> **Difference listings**
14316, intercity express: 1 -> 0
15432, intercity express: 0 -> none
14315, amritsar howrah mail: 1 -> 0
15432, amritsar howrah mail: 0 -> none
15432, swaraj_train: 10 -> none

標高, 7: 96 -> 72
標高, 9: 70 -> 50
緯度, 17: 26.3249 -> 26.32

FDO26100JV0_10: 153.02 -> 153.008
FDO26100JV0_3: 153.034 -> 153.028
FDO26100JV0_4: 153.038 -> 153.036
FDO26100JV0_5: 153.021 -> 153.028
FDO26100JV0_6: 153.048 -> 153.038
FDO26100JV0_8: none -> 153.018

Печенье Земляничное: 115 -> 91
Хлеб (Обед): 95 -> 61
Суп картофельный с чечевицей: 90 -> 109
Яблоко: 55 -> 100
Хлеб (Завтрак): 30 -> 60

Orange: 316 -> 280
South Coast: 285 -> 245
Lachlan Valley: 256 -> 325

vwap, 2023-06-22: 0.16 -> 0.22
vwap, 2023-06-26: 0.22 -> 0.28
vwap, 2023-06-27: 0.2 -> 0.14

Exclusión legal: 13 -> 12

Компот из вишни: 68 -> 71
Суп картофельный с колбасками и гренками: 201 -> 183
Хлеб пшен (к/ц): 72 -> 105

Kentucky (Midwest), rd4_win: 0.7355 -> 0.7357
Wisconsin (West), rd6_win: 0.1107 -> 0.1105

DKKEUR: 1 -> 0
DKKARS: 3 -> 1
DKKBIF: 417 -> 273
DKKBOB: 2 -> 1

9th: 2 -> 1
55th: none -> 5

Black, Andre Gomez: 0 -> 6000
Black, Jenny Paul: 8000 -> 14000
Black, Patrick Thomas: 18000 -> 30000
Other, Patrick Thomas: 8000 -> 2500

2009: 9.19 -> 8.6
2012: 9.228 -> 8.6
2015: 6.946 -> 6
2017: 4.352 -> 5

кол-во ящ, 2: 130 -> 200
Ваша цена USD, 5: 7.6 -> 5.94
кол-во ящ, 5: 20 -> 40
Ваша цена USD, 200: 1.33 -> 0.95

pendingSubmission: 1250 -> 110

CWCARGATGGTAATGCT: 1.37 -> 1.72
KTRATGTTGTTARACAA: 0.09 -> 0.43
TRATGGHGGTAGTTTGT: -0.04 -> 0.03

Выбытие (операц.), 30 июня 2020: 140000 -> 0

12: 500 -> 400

> **Task to carry out**
Could you give the number of lines in the data above that contain the string "Black", with no other words?

> **Result of the task**
3